Work order
Nothing in the records that follow should differ once you have copied them out.

Data for review
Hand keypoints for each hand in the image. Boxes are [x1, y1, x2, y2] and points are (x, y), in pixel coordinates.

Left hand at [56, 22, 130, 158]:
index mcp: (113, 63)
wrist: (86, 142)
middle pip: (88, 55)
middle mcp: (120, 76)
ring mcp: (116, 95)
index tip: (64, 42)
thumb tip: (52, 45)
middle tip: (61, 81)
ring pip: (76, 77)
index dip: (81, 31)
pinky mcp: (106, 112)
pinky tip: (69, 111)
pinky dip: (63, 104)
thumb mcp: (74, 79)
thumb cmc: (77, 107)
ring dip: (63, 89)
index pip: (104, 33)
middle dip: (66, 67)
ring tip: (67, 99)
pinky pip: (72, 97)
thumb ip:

Exercise output
Hand keypoints for each hand in the image. Boxes are [x1, y1, x2, y2] and points are (x, y), in pixel coordinates.

Left hand at [56, 22, 130, 158]:
index mcp: (113, 63)
wrist: (86, 142)
middle pip: (88, 55)
middle mcp: (120, 76)
ring mcp: (116, 95)
index tip: (64, 42)
thumb tip: (52, 45)
middle tip: (61, 81)
ring pip: (76, 77)
index dip: (81, 31)
pinky mcp: (106, 112)
pinky tip: (69, 111)
pinky dip: (63, 104)
thumb mcp: (74, 79)
thumb cmc: (77, 107)
ring dip: (63, 89)
index pip: (104, 33)
middle dip: (66, 67)
ring tip: (67, 99)
pinky pip: (72, 97)
thumb ip:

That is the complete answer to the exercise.